Donald Trump atua sob um único grande ideal, o mesmo que o guiou na vida pessoal e pela sua diversificada mas nem sempre bem-sucedida carreira de empresário: tudo pode ser negociado. Trump aplica-o até às suas relações, escrevendo no seu primeiro livro – ou, melhor, pagando a alguém que escrevesse por ele – sobre «a arte do acordo pré-nupcial». Este princípio explica muita da ambiguidade das suas promessas e até pode ajudar a compreender como foi que alguém com tão pouco conhecimento chegou tão perto de ser presidente dos Estados Unidos. Trump pede que o vejam como uma espécie de um «trabalho em curso», um amador recém-chegado ao mundo da política prometendo desconstrui-lo com as mesmas artes de empreiteiro com que construiu a sua riqueza.

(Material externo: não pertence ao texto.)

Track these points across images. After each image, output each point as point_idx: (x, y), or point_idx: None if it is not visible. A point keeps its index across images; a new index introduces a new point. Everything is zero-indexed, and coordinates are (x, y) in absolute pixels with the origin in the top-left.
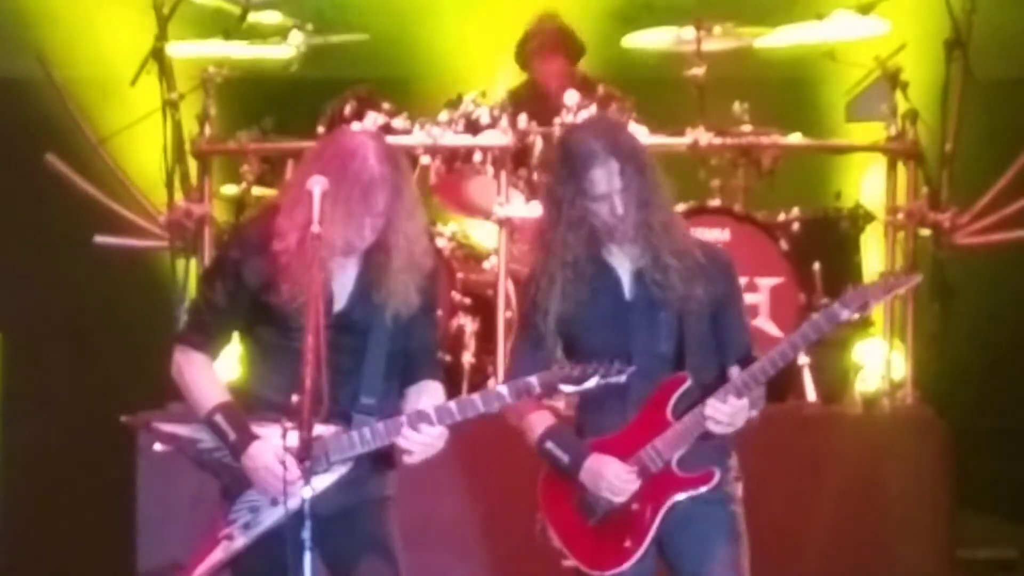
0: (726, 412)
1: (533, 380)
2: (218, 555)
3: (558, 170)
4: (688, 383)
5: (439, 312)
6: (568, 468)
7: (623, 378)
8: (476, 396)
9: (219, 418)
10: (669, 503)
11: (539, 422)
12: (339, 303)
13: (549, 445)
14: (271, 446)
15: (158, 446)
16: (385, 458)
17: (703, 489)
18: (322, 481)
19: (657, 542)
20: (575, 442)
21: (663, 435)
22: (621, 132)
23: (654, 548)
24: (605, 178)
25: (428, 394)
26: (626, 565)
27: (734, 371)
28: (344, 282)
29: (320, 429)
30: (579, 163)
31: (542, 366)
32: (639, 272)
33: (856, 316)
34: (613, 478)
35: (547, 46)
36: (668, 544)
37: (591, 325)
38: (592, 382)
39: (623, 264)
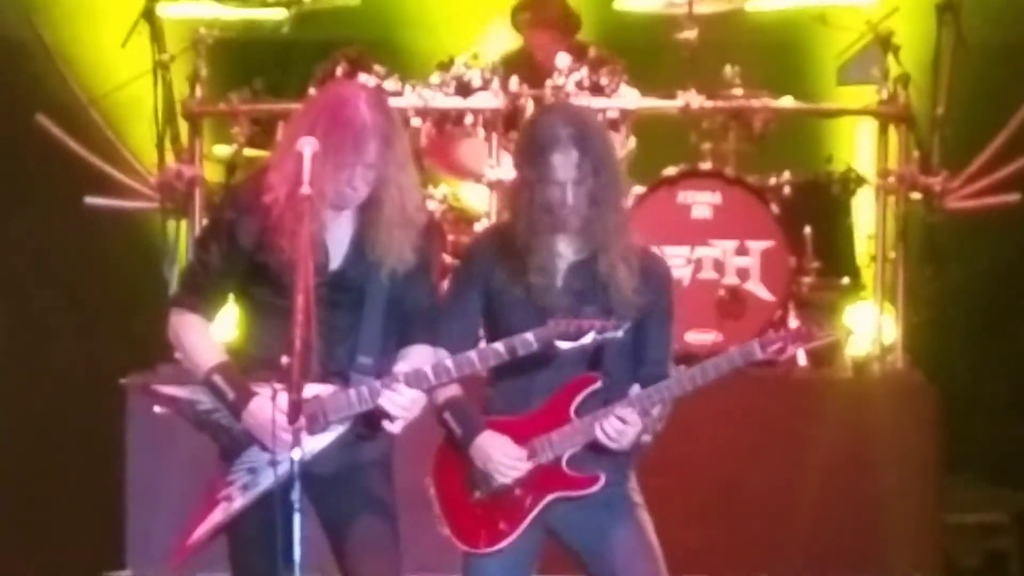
0: (616, 427)
1: (530, 336)
2: (217, 516)
3: (523, 150)
4: (597, 384)
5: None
6: (461, 441)
7: (619, 334)
8: (472, 353)
9: (217, 378)
10: (550, 497)
11: (444, 390)
12: (335, 261)
13: (447, 415)
14: (271, 404)
15: (157, 408)
16: (384, 417)
17: (584, 492)
18: (320, 441)
19: (551, 534)
20: (472, 417)
21: (560, 430)
22: (591, 125)
23: (537, 535)
24: (563, 165)
25: (421, 357)
26: (496, 547)
27: (635, 388)
28: (339, 239)
29: (317, 388)
30: (542, 146)
31: (467, 332)
32: (576, 264)
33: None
34: (502, 457)
35: (541, 20)
36: (564, 536)
37: (516, 307)
38: (588, 338)
39: (563, 254)
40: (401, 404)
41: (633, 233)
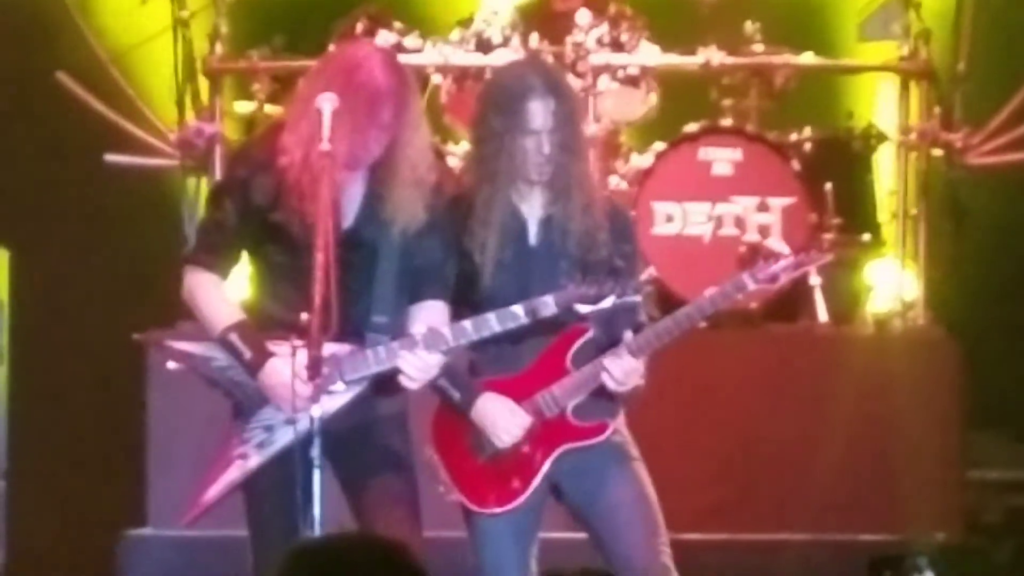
0: (622, 369)
1: (549, 299)
2: (233, 474)
3: (493, 102)
4: (589, 334)
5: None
6: (460, 405)
7: (638, 297)
8: (491, 315)
9: (234, 337)
10: (561, 450)
11: None
12: (347, 220)
13: (442, 382)
14: (288, 363)
15: (171, 364)
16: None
17: (595, 440)
18: (337, 401)
19: (553, 489)
20: (468, 380)
21: (561, 382)
22: (560, 74)
23: (543, 491)
24: (541, 113)
25: (432, 313)
26: (511, 504)
27: (627, 335)
28: (351, 198)
29: (335, 348)
30: (517, 95)
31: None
32: (547, 219)
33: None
34: (506, 419)
35: None
36: (564, 486)
37: (492, 266)
38: (608, 302)
39: (532, 209)
40: (418, 367)
41: (597, 182)
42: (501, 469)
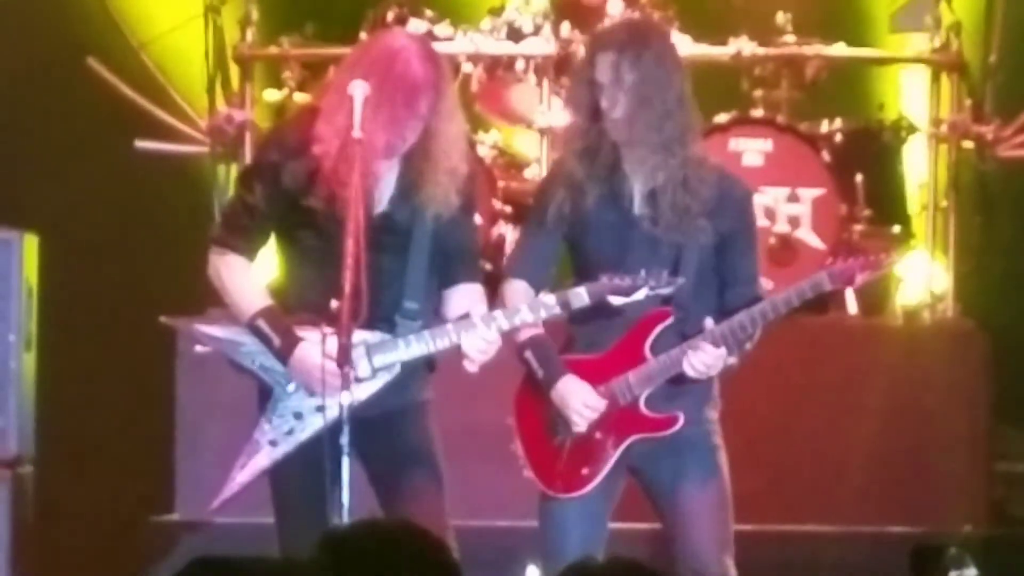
0: (702, 360)
1: (582, 290)
2: (261, 461)
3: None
4: (671, 319)
5: (481, 220)
6: (543, 383)
7: (671, 289)
8: (523, 304)
9: (262, 322)
10: (631, 440)
11: (526, 328)
12: (380, 204)
13: (528, 355)
14: (317, 349)
15: (199, 348)
16: (426, 363)
17: (664, 433)
18: (367, 389)
19: (630, 471)
20: (553, 358)
21: (637, 370)
22: (644, 34)
23: (617, 477)
24: (606, 66)
25: (468, 296)
26: (580, 492)
27: (708, 322)
28: (385, 185)
29: (365, 335)
30: (590, 49)
31: (544, 267)
32: (652, 191)
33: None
34: (579, 404)
35: None
36: (642, 468)
37: (593, 233)
38: (641, 294)
39: (638, 177)
40: (479, 347)
41: (704, 155)
42: (573, 454)
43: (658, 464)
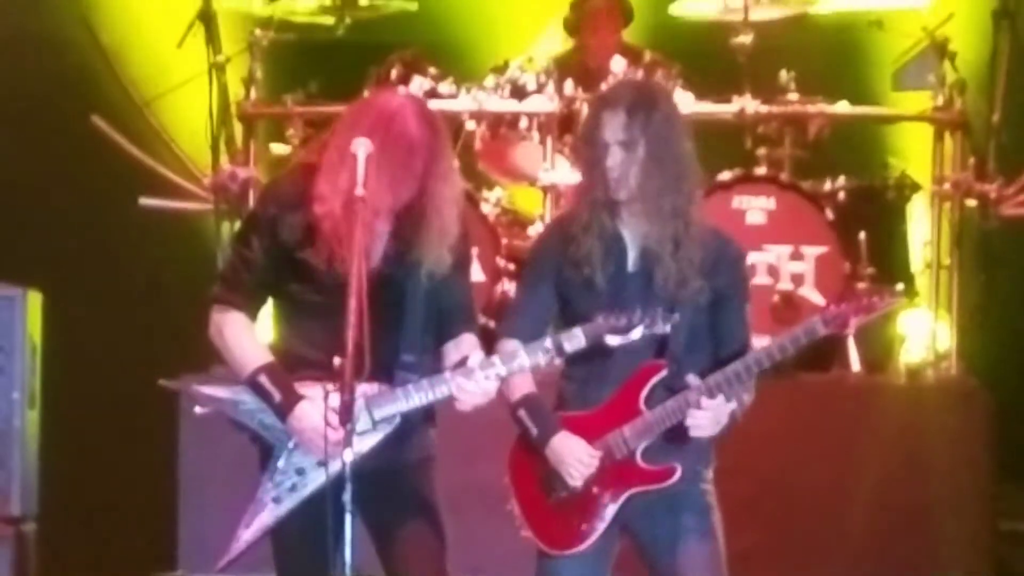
0: (705, 416)
1: (578, 331)
2: (265, 518)
3: (586, 117)
4: (664, 372)
5: (484, 278)
6: (536, 440)
7: (668, 328)
8: (521, 348)
9: (263, 379)
10: (628, 493)
11: (519, 387)
12: (374, 260)
13: (522, 413)
14: (318, 407)
15: (198, 409)
16: (427, 417)
17: (662, 485)
18: (368, 441)
19: (625, 530)
20: (547, 416)
21: (632, 423)
22: (652, 96)
23: (613, 534)
24: (609, 124)
25: (464, 345)
26: (579, 548)
27: (691, 378)
28: (378, 240)
29: (363, 388)
30: (595, 106)
31: (538, 326)
32: (646, 248)
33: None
34: (575, 461)
35: (598, 19)
36: (635, 528)
37: (590, 289)
38: (637, 332)
39: (633, 235)
40: (477, 392)
41: (701, 216)
42: (569, 510)
43: (654, 521)
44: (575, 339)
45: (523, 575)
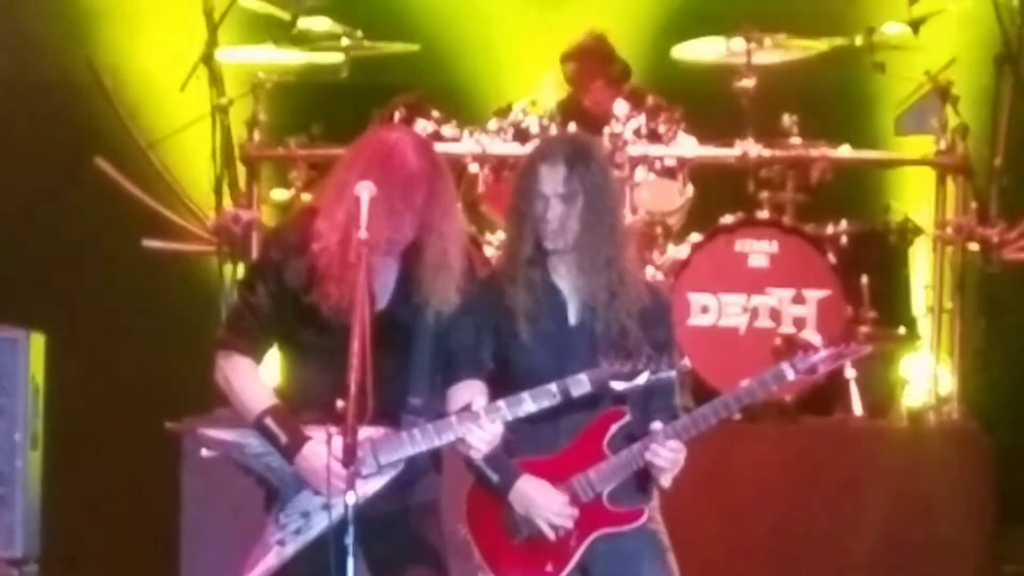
0: (668, 457)
1: (583, 377)
2: (271, 561)
3: (519, 171)
4: (626, 418)
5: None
6: (498, 487)
7: (673, 372)
8: (525, 393)
9: (269, 421)
10: (595, 535)
11: None
12: (381, 301)
13: (479, 463)
14: (324, 447)
15: (205, 452)
16: (432, 461)
17: (630, 527)
18: (372, 485)
19: (582, 569)
20: (506, 462)
21: (598, 467)
22: (589, 151)
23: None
24: (550, 178)
25: (469, 391)
26: None
27: (657, 424)
28: (385, 281)
29: (369, 431)
30: (533, 159)
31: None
32: (584, 302)
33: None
34: (548, 508)
35: (586, 71)
36: (594, 572)
37: (529, 345)
38: (643, 378)
39: (570, 291)
40: (484, 438)
41: (633, 266)
42: (535, 552)
43: (612, 562)
44: (580, 384)
45: None
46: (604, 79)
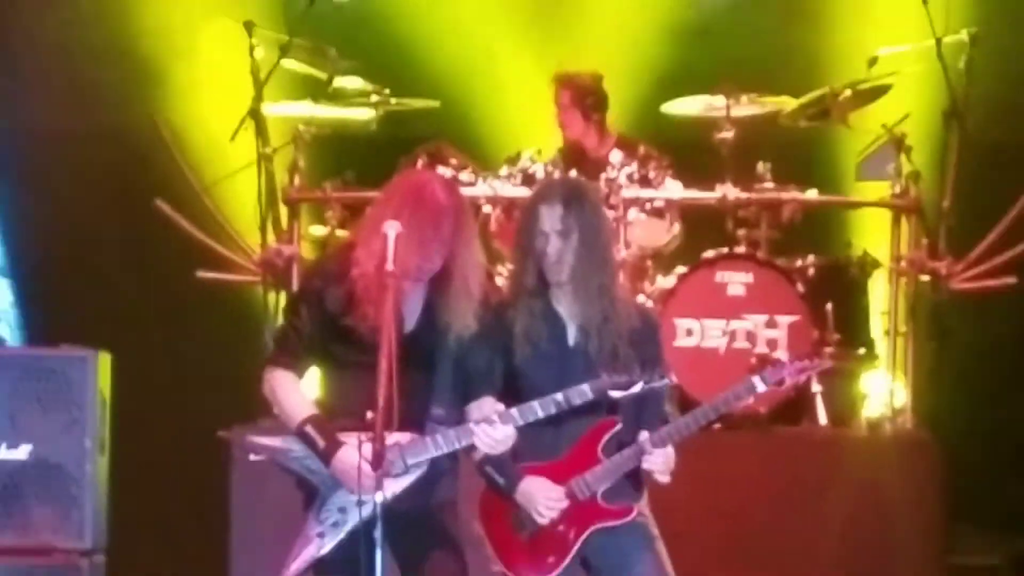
0: (661, 461)
1: (585, 387)
2: (311, 551)
3: (522, 213)
4: (618, 427)
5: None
6: (505, 489)
7: (666, 382)
8: (535, 402)
9: (309, 428)
10: (591, 529)
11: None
12: (409, 325)
13: (488, 468)
14: (356, 451)
15: (252, 456)
16: (451, 464)
17: (622, 521)
18: (401, 483)
19: (583, 562)
20: (511, 466)
21: (593, 470)
22: (583, 192)
23: (576, 566)
24: (549, 217)
25: (487, 407)
26: None
27: (643, 434)
28: (413, 307)
29: (397, 436)
30: (533, 201)
31: (492, 391)
32: (581, 326)
33: (772, 388)
34: (544, 499)
35: (562, 106)
36: (593, 562)
37: (534, 363)
38: (638, 387)
39: (569, 316)
40: (497, 438)
41: (623, 293)
42: (539, 545)
43: (607, 551)
44: (583, 393)
45: None
46: (579, 110)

Evan Osnos escreve sobre como Trump estrutura todo o seu processo de decisão em torno deste princípio. «Governa-o, acima de tudo, a fé no poder supremo da transação – uma perversão abrangente do realismo que é menos a ideia de que os interesses devem superar os valores do que é acreditar de que os interesses não devem sequer ter valores», explica na New Yorker, num texto em que pensa uma possível presidência de Trump. Osnos, num exemplo extremo da fé que o candidato republicano deposita nas suas capacidades de negociação, conta uma história de como em 1990 tentou sugerir a um negociador de armamento nuclear o que ele dizia ser a receita para se chegar a «um acordo formidável» com os soviéticos: chegar atrasado, erguer-se sobre que, estivesse à mesa, espetar o dedo no seu peito e dizer, simplesmente, «vá-se foder».
Impõe-se a pergunta: quanto do que Donald Trump defende será verdadeiramente executado se ele chegar à presidência? Construirá realmente um muro com o México com dinheiro do seu próprio vizinho? Deportará milhões de pessoas nos seus primeiros dias, como promete? Renegociará os acordos de livre-comércio? Exigirá aos aliados da NATO mais dinheiro pela sua proteção? Proibirá a entrada de muçulmanos nos Estados Unidos? Eliminará o sistema de saúde quase universal elaborado por Barack Obama? Não existe uma resposta clara. Primeiro, porque o próprio Trump abandona muitas das suas propostas para em alguns casos retomá-las passados alguns dias. Depois, porque o presidente dos Estados Unidos não é plenipotenciário: existem contrapoderes, como o Congresso e o Tribunal Constitucional, desenhados precisamente para controlar um Calígula americano.
Perigo nuclear
Mas o advento de uma presidência Trump não é inteiramente obscuro. Uma investigação ao seu plano económico protecionista, por exemplo, que reclama impostos mais baixos para grandes empresas, pode custar quatro milhões de empregos norte-americanos, segundo o Center for Economic and Policy Research. A última versão do seu projeto antimigração, noutro exemplo, em que promete deportar os imigrantes ilegais com cadastro, pode atingir qualquer coisa como seis milhões de pessoas, de acordo com as contas feitas pelo Washington Post.
Trump tem outras ações ao seu alcance. A sua equipa de transição – ambos os candidatos têm uma – está a estudar ordens executivas assinadas por Obama que podem ser revogadas logo no primeiro dia por um Presidente Trump: coisas como anular a participação na Cimeira de Paris, por exemplo, acabar com o programa de acolhimento de refugiados sírios ou pedir ao Departamento de Comércio que revogue contratos comerciais com a China. Em Pequim, aliás, segundo escreve Evan Osnos, a linha de raciocínio é a de que o maior perigo em Trump é a sua imprevisibilidade.
Aqui reside o receio mais palpitante sobre Donald Trump. Não há nada que o Congresso ou o Tribunal Constitucional possam fazer para evitar um ataque nuclear preventivo lançado desde os Estados Unidos. O processo não coloca quase nenhum obstáculo ao presidente: foi pensado para situações extremas, mas não para um líder como Trump, que se gaba de tomar decisões por intuição. Como ele explica no seu livro “Pense como um bilionário”: “Surpreendem-se pela rapidez com que tomo decisões importantes, mas aprendi a confiar na minha intuição e a não pensar demasiado sobre as coisas.”